* _Exercise prompt_
Arrange each line of the rows below as a Markdown table with the columns "No." and "Line," numbering the lines and skipping any blank ones. Leave the pictures out.

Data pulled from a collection
::::::::::
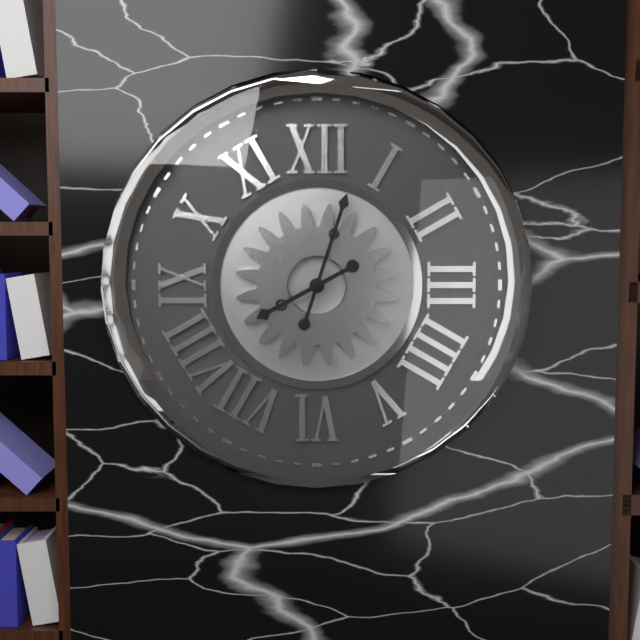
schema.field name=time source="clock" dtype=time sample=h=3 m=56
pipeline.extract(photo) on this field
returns h=8 m=3
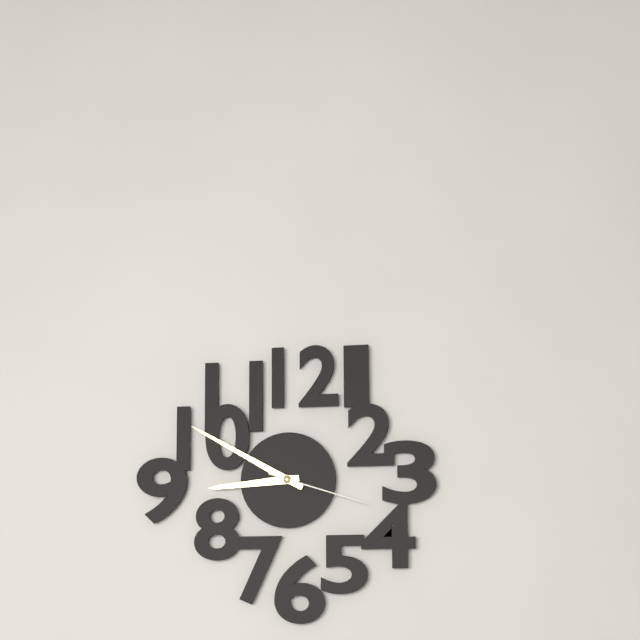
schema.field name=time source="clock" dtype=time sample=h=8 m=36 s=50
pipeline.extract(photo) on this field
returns h=8 m=50 s=18
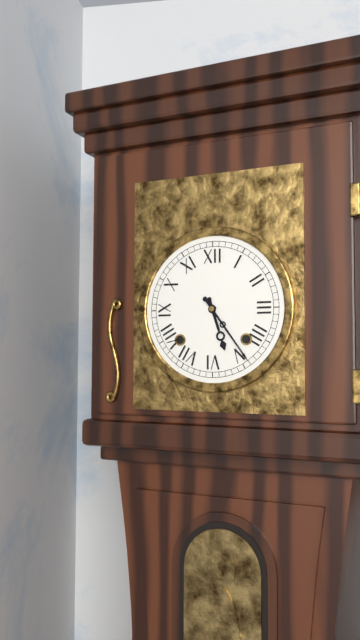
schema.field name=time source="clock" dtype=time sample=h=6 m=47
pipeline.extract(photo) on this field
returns h=5 m=24
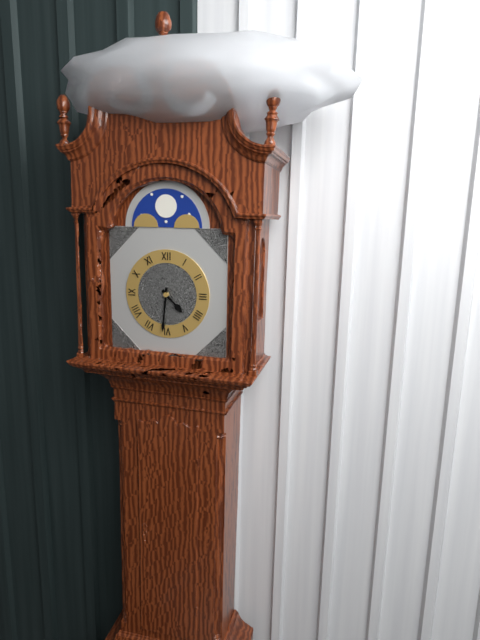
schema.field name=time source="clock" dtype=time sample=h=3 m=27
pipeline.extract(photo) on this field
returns h=4 m=31
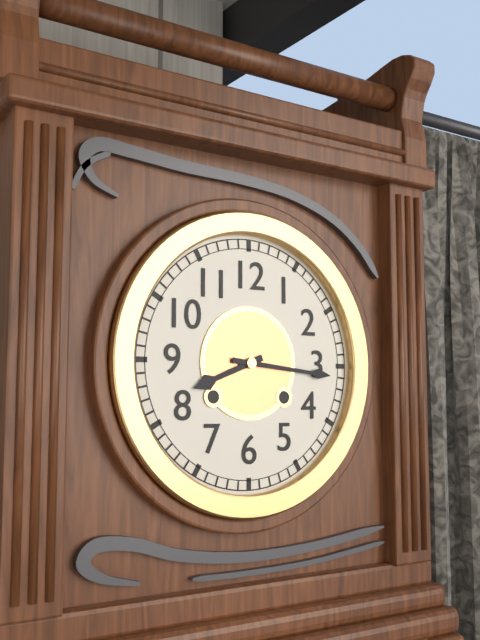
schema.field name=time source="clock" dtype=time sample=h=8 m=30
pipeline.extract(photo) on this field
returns h=8 m=16
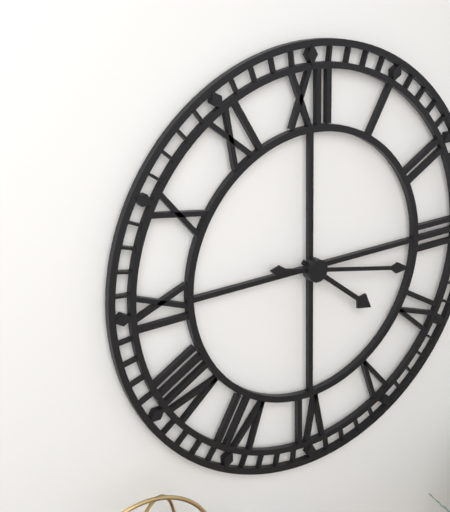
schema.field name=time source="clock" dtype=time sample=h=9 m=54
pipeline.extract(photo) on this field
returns h=4 m=17
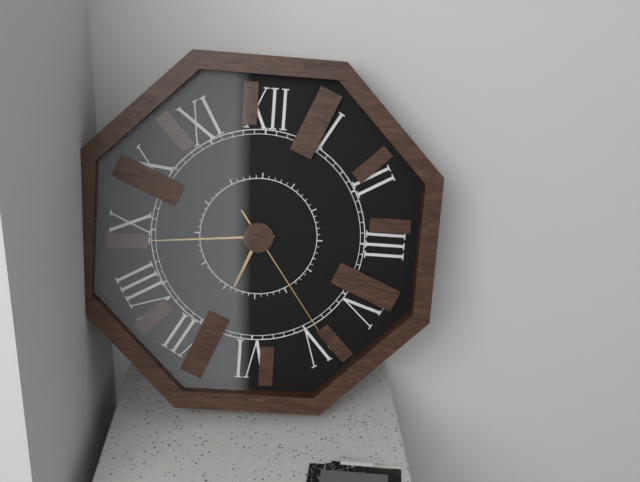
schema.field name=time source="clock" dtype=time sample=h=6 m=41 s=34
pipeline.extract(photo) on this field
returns h=6 m=44 s=24
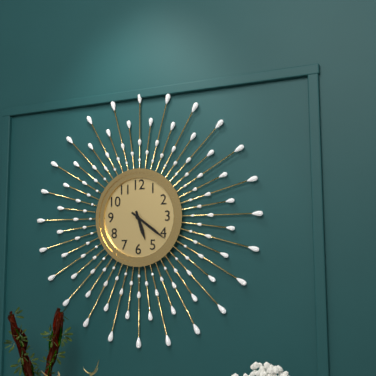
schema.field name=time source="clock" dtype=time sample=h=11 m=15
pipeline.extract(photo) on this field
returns h=5 m=21
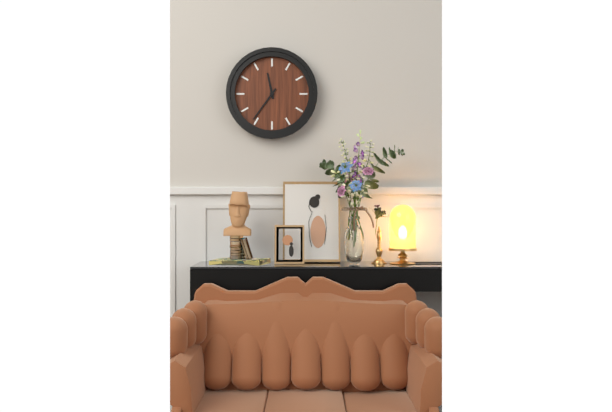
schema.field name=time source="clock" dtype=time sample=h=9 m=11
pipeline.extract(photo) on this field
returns h=11 m=36
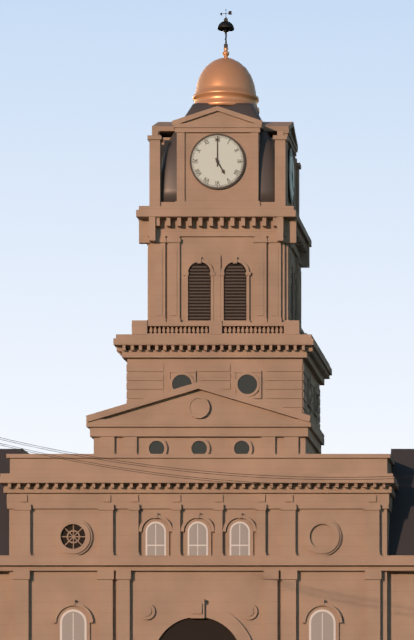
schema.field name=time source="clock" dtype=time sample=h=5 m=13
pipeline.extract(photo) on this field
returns h=5 m=0
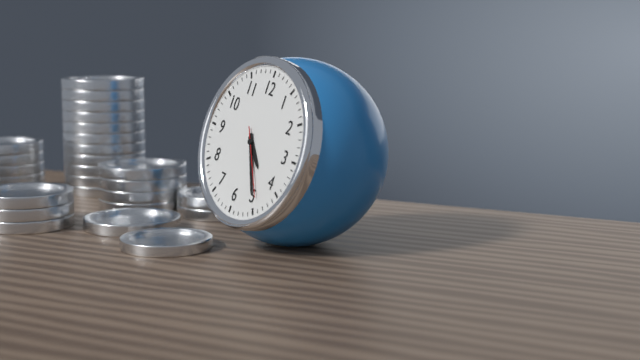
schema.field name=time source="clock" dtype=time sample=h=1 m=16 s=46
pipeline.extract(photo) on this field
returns h=4 m=25 s=24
::::::::::
* _The output_
| No. | Line |
|---|---|
| 1 | schema.field name=time source="clock" dtype=time sample=h=3 m=56 |
| 2 | pipeline.extract(photo) on this field |
| 3 | returns h=8 m=3 |
| 4 | schema.field name=time source="clock" dtype=time sample=h=8 m=36 s=50 |
| 5 | pipeline.extract(photo) on this field |
| 6 | returns h=8 m=50 s=18 |
| 7 | schema.field name=time source="clock" dtype=time sample=h=6 m=47 |
| 8 | pipeline.extract(photo) on this field |
| 9 | returns h=5 m=24 |
| 10 | schema.field name=time source="clock" dtype=time sample=h=3 m=27 |
| 11 | pipeline.extract(photo) on this field |
| 12 | returns h=4 m=31 |
| 13 | schema.field name=time source="clock" dtype=time sample=h=8 m=30 |
| 14 | pipeline.extract(photo) on this field |
| 15 | returns h=8 m=16 |
| 16 | schema.field name=time source="clock" dtype=time sample=h=9 m=54 |
| 17 | pipeline.extract(photo) on this field |
| 18 | returns h=4 m=17 |
| 19 | schema.field name=time source="clock" dtype=time sample=h=6 m=41 s=34 |
| 20 | pipeline.extract(photo) on this field |
| 21 | returns h=6 m=44 s=24 |
| 22 | schema.field name=time source="clock" dtype=time sample=h=11 m=15 |
| 23 | pipeline.extract(photo) on this field |
| 24 | returns h=5 m=21 |
| 25 | schema.field name=time source="clock" dtype=time sample=h=9 m=11 |
| 26 | pipeline.extract(photo) on this field |
| 27 | returns h=11 m=36 |
| 28 | schema.field name=time source="clock" dtype=time sample=h=5 m=13 |
| 29 | pipeline.extract(photo) on this field |
| 30 | returns h=5 m=0 |
| 31 | schema.field name=time source="clock" dtype=time sample=h=1 m=16 s=46 |
| 32 | pipeline.extract(photo) on this field |
| 33 | returns h=4 m=25 s=24 |